Touching, smelling, tasting, these sensory charges, they don’t permeate, they’re certainly not some magic elixir, and they definitely won’t shake your soul’s core. But the connections I made to each individual in this group, my movie picture mind plays back all these fractured, little rememberings…

* A poetic blessing (as tradition calls for) of our final night’s meal, expertly, chef-prepared haggis;
* A 15k run, a distance longer than a few thought themselves capable of, and a moment you watched and just knew would be the foundational confidence-build to go farther tomorrow;
* Watching someone carefully, beautifully explain the most horrific loss imaginable, and do it plainly with the air of a mystic, a knowing smile and warm, emotional eyes, insistent that those moments, that grade of devastation, has made them better, has given them a strength for tomorrow and well beyond…

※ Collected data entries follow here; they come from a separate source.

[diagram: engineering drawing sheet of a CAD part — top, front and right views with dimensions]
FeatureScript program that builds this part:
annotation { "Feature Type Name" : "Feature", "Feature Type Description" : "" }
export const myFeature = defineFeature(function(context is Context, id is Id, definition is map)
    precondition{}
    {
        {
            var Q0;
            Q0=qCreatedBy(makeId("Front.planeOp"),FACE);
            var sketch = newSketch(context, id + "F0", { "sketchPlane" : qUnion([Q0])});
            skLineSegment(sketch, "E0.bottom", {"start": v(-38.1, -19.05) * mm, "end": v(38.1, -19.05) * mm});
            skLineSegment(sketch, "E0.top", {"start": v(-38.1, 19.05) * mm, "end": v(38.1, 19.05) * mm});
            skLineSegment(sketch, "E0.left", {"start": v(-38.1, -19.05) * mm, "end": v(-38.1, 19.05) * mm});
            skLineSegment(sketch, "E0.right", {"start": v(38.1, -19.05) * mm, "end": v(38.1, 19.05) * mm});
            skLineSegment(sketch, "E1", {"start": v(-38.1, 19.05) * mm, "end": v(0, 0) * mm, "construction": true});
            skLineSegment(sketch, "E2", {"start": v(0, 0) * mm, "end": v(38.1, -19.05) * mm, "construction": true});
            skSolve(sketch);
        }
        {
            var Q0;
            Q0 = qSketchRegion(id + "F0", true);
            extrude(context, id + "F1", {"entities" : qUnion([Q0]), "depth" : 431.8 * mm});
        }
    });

* Remembering how our trip began, that principal address outside of a boutique coffee roaster in Glasgow, our eager-smiling faces surveying the group, imagining who these new friends were to be, the places they’d seen, experiences they had. To the totally new light we’d see each other in at the end, how all of those imaginings of Who, What, Why were replaced by They are, They have, They will, as we saw in short time just how capable we, each of us, were.
This onward and always will be my Scotland, the one I’ll tell my kids about. To hell with the stories and anecdotes I was tendered as a kid. And as I dwell on all these words, wowed at the many ways my gullible mind is duped by my stupid heart, I’m toggling between Whatsapp and IG, cracking some jokes, eyes a’smiling taking in some lost images from someone’s phone from the experience. The periodic checking-in by my new fam, Familia as Aire terms it, two months removed, hasn’t let up one iota.
“after great pain, a formal feeling comes–”
–emily dickinson
This is not a travel journal. Just some simple ramblings of an inordinately messy thinker/romantic/incomplete/know-nothing. With a failed relationship you misplace a few pieces of yourself. But. Mending hearts most always repair on their own, and the process is impossible to speed along. My heart, however, while writing this, is full, recalling my travel mates, and that reticence of meeting strangers on day one, to the hardy hugs, the promises to meet again as we farewell’d each other at the train station. My desire to see more, to open up bigger, be a better listener and friend, it’s All-Time. That’s the power of communing, the healing force of community. So thank you, Scotland, Fatherland. You’ll forever be a place bound to heartache, but that heartache was given generous air space, not stifled, was encouraged to grieve, to ebb and flow as needed. Movement, nature, humanity at its highest ideal… Now what can’t that heal?
about the author
gordon is a ten-year transplant to los angeles where he has become a student of running. he's a newly dubbed ambassador for tracksmith, proud ciele FAM, and a co-director for LA's unsanctioned race series, take the bridge. but aire libre Experiences are where he finds his real zen, showing him that running is well more than numbers and tape-breaking. film & cinema is his number one passion, but he also nerds out on bio-hacking, enjoys puffing cigars and contemplating his next tattoo.